# Random slices of a sphube

Ben Grimmer posted something yesterday on Twitter:

A nice mathematical puzzle🧐

If you take a 4-norm ball and cut it carefully, you will find a two-norm ball. 3D printed visual evidence below.
The puzzle: Why does this happen and how much more generally does it happen?

(This question was first posed to me by Pablo Parrilo) This is a surprising result, and it touches on two things I’ve written about before.

Several years ago I wrote about the surprising result that if you slice open a Menger sponge a certain way then you can see six-pointed stars. I was just as surprised to see the result above. I also wrote several posts about “squircles,” and the 4-norm ball is a 3D version of the squircle, sometimes called a “sphube.”

I modified the code I’d written for the Menger sponge post to create random slides of the 4-norm ball. Here are some of the results. One of these happens to be a circle, or at least close enough that it looks like a circle.

My code generated a random point and a random normal vector to determine a plane through that point. That’s how I produced the square-ish and triangle-ish plots.

For the last image, I set the normal vector to (1, 1, 1) because the 3D printed image above suggested that would be the right direction. I generated random points inside the cube, and one time the random point was approximately (0.2, 0, -0.2) and noticed the plot was approximately circular. It seems that when z = −x and the normal vector is (1, 1, 1) you get a circular cross section. By symmetry you can make many more examples from this example.

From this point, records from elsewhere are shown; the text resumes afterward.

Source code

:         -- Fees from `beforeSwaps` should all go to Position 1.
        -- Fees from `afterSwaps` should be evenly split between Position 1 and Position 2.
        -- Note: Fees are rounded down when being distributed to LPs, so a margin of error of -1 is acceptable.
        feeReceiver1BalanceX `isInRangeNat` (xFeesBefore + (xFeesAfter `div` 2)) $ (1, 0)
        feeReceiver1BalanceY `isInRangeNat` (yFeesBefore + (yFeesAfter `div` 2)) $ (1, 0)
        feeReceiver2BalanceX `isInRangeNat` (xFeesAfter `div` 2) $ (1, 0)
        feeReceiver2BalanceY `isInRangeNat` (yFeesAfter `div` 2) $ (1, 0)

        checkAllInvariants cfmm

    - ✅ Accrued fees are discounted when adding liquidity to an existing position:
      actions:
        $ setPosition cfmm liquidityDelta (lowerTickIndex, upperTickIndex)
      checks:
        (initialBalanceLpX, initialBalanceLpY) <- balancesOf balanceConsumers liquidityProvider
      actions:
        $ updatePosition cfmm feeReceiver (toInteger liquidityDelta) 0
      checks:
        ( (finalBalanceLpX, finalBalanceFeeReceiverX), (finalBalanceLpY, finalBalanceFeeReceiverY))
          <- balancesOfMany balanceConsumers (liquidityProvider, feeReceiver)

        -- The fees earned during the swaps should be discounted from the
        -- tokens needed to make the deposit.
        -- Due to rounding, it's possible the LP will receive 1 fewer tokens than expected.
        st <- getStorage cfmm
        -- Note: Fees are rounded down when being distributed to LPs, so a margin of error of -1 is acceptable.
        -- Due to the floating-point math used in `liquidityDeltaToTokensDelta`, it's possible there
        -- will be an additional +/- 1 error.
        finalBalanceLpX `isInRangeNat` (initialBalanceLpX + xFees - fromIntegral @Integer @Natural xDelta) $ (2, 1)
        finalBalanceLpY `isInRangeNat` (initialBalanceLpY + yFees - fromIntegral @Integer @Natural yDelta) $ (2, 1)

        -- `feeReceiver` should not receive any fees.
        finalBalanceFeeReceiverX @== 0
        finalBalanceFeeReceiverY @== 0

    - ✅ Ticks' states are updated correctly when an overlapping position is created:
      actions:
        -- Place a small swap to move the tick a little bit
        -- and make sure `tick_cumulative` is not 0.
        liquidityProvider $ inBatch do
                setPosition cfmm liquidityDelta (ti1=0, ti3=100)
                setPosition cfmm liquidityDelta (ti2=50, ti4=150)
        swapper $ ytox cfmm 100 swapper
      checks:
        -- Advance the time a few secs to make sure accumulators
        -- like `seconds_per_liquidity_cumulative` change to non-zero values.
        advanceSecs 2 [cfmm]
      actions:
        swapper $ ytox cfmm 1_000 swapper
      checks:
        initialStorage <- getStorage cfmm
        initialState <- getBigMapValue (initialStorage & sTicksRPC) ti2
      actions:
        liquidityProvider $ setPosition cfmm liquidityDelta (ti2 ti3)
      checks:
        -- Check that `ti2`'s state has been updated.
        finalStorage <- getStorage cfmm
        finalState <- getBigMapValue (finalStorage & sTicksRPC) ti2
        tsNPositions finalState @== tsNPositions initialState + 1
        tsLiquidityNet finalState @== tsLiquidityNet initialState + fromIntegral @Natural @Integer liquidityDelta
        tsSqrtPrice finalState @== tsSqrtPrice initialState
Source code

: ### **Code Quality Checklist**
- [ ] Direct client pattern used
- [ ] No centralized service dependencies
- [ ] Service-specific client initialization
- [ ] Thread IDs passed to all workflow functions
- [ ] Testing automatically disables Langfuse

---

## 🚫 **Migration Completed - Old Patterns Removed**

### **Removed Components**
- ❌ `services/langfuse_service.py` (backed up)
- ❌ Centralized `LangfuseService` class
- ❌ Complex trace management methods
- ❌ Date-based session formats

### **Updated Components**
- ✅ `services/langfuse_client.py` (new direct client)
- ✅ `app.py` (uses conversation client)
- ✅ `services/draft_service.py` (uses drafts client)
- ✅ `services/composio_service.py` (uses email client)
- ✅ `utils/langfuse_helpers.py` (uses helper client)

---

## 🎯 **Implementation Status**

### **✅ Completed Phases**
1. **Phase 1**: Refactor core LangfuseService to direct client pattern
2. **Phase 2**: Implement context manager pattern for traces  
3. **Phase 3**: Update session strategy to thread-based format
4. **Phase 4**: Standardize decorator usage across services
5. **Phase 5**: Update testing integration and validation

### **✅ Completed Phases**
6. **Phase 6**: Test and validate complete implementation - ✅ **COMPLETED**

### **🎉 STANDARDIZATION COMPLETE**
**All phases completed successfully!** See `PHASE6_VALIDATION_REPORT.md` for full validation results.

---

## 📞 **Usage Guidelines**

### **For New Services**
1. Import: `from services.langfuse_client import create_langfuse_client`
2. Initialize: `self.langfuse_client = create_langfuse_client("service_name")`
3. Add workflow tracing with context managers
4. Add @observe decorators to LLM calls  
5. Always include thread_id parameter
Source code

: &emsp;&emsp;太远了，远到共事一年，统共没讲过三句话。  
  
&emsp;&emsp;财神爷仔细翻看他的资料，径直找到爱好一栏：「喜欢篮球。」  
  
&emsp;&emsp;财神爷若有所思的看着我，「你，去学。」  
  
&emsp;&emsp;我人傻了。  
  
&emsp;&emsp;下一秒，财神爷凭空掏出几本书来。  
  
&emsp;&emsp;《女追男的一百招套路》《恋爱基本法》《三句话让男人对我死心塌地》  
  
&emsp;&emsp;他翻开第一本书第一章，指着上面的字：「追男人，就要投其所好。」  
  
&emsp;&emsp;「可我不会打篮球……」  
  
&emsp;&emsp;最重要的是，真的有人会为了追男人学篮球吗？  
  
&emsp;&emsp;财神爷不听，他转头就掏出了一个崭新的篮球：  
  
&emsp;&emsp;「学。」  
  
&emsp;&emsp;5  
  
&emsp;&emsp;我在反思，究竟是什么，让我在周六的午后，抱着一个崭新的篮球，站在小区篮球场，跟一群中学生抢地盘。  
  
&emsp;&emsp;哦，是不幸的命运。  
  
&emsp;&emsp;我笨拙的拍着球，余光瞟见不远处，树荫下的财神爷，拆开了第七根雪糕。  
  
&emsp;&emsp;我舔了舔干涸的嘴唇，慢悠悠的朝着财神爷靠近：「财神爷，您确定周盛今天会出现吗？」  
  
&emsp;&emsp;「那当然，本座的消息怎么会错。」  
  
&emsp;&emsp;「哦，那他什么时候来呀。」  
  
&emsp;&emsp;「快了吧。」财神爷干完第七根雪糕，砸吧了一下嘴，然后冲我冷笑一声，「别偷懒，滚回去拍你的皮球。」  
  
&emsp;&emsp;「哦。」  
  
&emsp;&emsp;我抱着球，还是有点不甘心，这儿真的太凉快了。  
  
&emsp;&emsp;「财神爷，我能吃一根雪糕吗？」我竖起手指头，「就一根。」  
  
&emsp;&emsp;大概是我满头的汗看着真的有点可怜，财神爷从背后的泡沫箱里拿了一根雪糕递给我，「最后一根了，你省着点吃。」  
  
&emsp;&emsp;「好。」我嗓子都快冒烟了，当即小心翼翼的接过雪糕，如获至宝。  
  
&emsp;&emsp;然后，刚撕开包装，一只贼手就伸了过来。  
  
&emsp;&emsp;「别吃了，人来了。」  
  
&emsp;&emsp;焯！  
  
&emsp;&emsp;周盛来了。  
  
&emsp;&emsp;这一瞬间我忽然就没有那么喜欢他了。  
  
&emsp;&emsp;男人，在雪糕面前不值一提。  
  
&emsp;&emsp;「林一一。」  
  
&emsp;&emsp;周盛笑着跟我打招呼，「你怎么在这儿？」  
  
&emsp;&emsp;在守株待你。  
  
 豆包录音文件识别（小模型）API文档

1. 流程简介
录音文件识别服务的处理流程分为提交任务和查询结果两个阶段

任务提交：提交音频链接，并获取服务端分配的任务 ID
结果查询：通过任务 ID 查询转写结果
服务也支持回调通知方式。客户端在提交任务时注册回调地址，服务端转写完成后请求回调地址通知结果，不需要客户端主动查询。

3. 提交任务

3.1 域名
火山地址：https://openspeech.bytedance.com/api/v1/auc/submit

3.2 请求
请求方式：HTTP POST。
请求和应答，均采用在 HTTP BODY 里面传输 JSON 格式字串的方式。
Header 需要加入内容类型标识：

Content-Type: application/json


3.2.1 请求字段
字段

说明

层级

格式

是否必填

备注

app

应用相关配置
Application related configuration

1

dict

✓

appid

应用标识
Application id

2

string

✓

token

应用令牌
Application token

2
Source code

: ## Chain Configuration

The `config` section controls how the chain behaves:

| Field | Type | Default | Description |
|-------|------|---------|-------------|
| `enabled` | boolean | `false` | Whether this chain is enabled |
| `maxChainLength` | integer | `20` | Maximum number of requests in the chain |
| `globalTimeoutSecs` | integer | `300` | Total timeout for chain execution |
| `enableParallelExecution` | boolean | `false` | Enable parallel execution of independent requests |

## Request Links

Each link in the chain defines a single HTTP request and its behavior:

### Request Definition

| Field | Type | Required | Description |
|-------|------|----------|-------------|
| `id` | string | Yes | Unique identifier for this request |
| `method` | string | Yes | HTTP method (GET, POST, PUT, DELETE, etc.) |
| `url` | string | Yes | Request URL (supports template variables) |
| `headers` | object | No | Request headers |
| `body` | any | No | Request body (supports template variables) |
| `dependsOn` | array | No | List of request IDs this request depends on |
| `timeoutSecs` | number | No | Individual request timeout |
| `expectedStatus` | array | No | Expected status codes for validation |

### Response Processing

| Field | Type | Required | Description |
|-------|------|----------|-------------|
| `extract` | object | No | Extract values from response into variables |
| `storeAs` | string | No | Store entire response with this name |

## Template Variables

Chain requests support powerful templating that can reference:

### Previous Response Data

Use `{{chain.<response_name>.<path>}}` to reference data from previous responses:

I have not proved anything yet; just played with plots.

## 2 thoughts on “Random slices of a sphube”

1. Francois Glineur

If we cut with the z=x+y plane, we find that x^4+y^4+z^4 is equal to
x^4+y^4+(x+y)^4 = 2(x²+xy+y²)² = (x²+y²+z²)²/2
Hence this slice of the unit 4-norm ball is a disk with radius √2.

More generally, one can identify four suitable cuts using identity:
2(x^4 +y^4+z^4) – (x²+y²+z²)² = (x-y-z)(x+y-z)(x-y+z)(x+y+z)

2. Oliver Jennrich

A quick check w/ Mathematica shows that your suspicion is true – if you cut the sphube by a plane w/ normal vector n=(1,1,1) and a point on the line z+x=0, the resulting figure is a circle. Note that in this case the equation of the plane is r.n=0. (as (-a,0,a).(1,1,1)=0). So the plane goes through the origin.

Rotating the coordinate system such that the plane is the X-Y plane, the intersection between the sphube and the plane takes the form X^2+Y^2=√2.